Somente pessoas reais podem patentear invenções – não a IA, diz o governo dos EUA
Nova orientação do Escritório de Patentes e Marcas dos EUA confirma que somente seres humanos podem ser listados como inventores, mesmo quando ferramentas de IA desempenham um papel importante, e que é necessária uma contribuição humana “significativa” para que uma patente seja válida. Comentadores debatem se isso é uma forma sensata de preservar a intenção do sistema de patentes ou uma formalidade inexequível, já que as pessoas podem simplesmente omitir mencionar a IA e ainda assim reivindicar o crédito. A discussão mais ampla questiona como ideias geradas por IA devem interagir com conceitos como estado da técnica, propriedade e autoria, e se os frameworks atuais de PI conseguem lidar com a escala dos modelos generativos.
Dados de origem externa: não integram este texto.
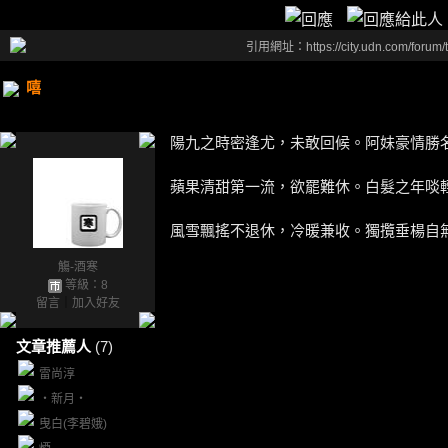
引用網址：https://city.udn.com/forum
嘻
陽九之時密逢尤，未敢回候。阿妹豪情勝
蘋果清甜第一流，欲罷難休。白髮之年啖
風雪飄搖不退休，冷暖兼收。獨攬垂楊自
觴-酒寒
等級：8
留言
｜
加入好友
文章推薦人
(7)
雷尚淳
‧新月‧
曳白(李碧娥)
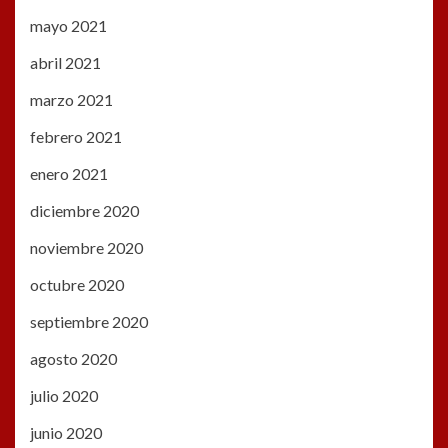
mayo 2021
abril 2021
marzo 2021
febrero 2021
enero 2021
diciembre 2020
noviembre 2020
octubre 2020
septiembre 2020
agosto 2020
julio 2020
junio 2020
IA como Estado da Técnica e “Envenenamento do Poço”
- Vários comentários propõem usar LLMs para gerar invenções em massa e publicá-las para bloquear futuras patentes (um “tomo de estado da técnica”).
- Outros argumentam que a saída da IA pode ser ruidosa, inviável ou implausível, então seu valor como estado da técnica é limitado até que humanos a validem e filtrem.
- Há incerteza sobre se texto gerado por IA contará legalmente como estado da técnica; alguns esperam que decisões futuras possam excluí-lo, permitindo “lavar” ideias de IA por meio de requerentes humanos.
Finalidade e Coerência do Sistema de Patentes
- Uma corrente diz que as patentes existem para recompensar o investimento em P&D e incentivar a divulgação em vez de segredos comerciais.
- Outra argumenta que o verdadeiro motor é a crença na criação humana “especial” e na propriedade das ideias; se máquinas puderem criar barato em escala, essa base moral se erode.
- Vários comentários dizem que o sistema já está “quebrado” ou “mal é útil”, com grandes corporações inundando-o com patentes marginais e bloqueando a inovação posterior.
Decisão do USPTO: Inventor Humano e “Contribuição Significativa”
- A nova orientação: a IA pode ajudar, mas o inventor de uma patente deve ser humano e deve ter feito uma “contribuição significativa”.
- Alguns veem isso como sensato: IA é apenas uma ferramenta como CAD; humanos ainda formulam prompts, refinam, testam e fazem protótipos.
- Outros acham que o padrão de “contribuição significativa” é fácil de contornar e é בעיקרamente simbólico ou teatro político.
- Distinção esclarecida: empresas podem solicitar patentes, mas não podem ser listadas como inventoras.
Fiscalização, Não Obviedade e Honestidade
- Comentadores observam que é difícil provar se a IA foi usada; a fiscalização surge principalmente quando patentes são litigadas.
- Se uma invenção é facilmente produzida por um LLM público, alguns argumentam que ela deveria falhar no teste de “não obviedade”.
- Tribunais, partes opostas e contestações com base em estado da técnica são vistos como os principais controles práticos.
Personalidade Jurídica e Direitos da IA
- Muitos rejeitam conceder às IAs atuais status de inventora ou autora; elas não têm personalidade jurídica, responsabilidade nem motivação econômica.
- Outros antecipam debates de longo prazo sobre direitos de IA ou AGI, fazendo analogias com corporações, animais ou hipotéticos alienígenas, e alertam para a complexidade ética e política.
Temas Secundários: Direitos Autorais, Receitas e Poder Corporativo
- A discussão se ramifica em direitos autorais vs. patentes (por exemplo, receitas geralmente não podem ser protegidas por direitos autorais, mas processos industriais de alimentos podem ser patenteáveis).
- Alguns veem a decisão como um freio parcial em fornecedores de IA que reivindicam propriedade sobre o trabalho assistido por IA dos usuários.
- Há ceticismo recorrente sobre a personalidade jurídica das corporações e sua interação com futuras entidades de IA.